Pero tampoco existe hoy una vía unilateral, sencilla y reconocida para que el Gobierno escocés convoque un referéndum y ejecute posteriormente la independencia por su cuenta.
Para llegar a una Escocia independiente tendrían que encadenarse varios acontecimientos:
primero, romper el bloqueo político con Westminster;
después, establecer una base legal para la votación;
después, ganar el referéndum;
y después negociar cómo convertir el resultado de una papeleta en un nuevo Estado.
Por eso quizá llevamos años formulando mal la pregunta.
La gran incógnita no es solamente si el sí podría ganar otro referéndum.
Antes existe otra mucho más inmediata:
¿qué tendría que ocurrir para que ese referéndum llegue siquiera a celebrarse?
Y hoy, en 2026, nadie tiene una respuesta definitiva.

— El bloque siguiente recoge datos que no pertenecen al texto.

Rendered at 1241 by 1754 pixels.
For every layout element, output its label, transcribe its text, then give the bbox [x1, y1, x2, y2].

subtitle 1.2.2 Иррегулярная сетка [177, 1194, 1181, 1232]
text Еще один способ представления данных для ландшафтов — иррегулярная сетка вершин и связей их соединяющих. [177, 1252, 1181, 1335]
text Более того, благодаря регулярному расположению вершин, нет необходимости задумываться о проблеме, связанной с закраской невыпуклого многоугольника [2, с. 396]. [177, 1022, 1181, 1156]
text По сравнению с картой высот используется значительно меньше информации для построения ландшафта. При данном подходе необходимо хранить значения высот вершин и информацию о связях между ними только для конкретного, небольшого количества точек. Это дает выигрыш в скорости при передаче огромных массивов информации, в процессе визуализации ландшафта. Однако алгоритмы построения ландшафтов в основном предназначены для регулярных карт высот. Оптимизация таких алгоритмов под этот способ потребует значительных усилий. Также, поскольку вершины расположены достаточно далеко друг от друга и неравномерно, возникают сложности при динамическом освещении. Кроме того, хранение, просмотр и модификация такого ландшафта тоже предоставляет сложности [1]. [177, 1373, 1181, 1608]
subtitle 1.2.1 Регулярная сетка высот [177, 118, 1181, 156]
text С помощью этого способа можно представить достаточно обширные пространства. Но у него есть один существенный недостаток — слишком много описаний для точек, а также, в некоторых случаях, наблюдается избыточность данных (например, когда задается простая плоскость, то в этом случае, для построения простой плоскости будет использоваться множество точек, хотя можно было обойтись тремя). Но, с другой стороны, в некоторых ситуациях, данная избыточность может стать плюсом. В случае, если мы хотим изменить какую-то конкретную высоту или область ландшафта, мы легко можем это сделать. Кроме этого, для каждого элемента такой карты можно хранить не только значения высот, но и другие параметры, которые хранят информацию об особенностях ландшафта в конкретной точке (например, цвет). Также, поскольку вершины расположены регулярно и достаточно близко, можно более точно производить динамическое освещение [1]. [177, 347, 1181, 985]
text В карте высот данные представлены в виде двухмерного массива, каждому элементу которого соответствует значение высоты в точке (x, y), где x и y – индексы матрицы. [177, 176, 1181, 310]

Preguntas frecuentes sobre la independencia de Escocia
¿Puede Escocia convocar unilateralmente un referéndum de independencia?
No bajo el marco jurídico actual. El Tribunal Supremo del Reino Unido resolvió en 2022 que un proyecto de referéndum escocés, incluso si fuera consultivo, estaría relacionado con materias reservadas al Parlamento británico.
¿Por qué sí pudo celebrarse el referéndum de 2014?
Porque los gobiernos británico y escocés llegaron a un acuerdo y Westminster transfirió temporalmente a Holyrood la competencia necesaria mediante una Section 30 Order.
¿Hay mayoría independentista en el Parlamento escocés?
Sí. Tras las elecciones de mayo de 2026, SNP y Verdes suman 73 de los 129 escaños de Holyrood. Eso representa una mayoría parlamentaria de partidos favorables a la independencia, aunque no equivale automáticamente a afirmar que el 73/129 del electorado quiere separarse del Reino Unido.
¿Otro referéndum está previsto actualmente?
No. El Parlamento escocés volvió a pedir en mayo de 2026 los poderes necesarios, pero el Gobierno británico mantiene su negativa. El primer ministro Andy Burnham afirmó en julio que otro referéndum estaba fuera de los planes de su Gobierno.
¿Una Escocia independiente entraría automáticamente en la UE?
No. Tendría que solicitar la adhesión como Estado europeo bajo el procedimiento del artículo 49 y conseguir finalmente el acuerdo requerido de las instituciones y Estados miembros de la Unión.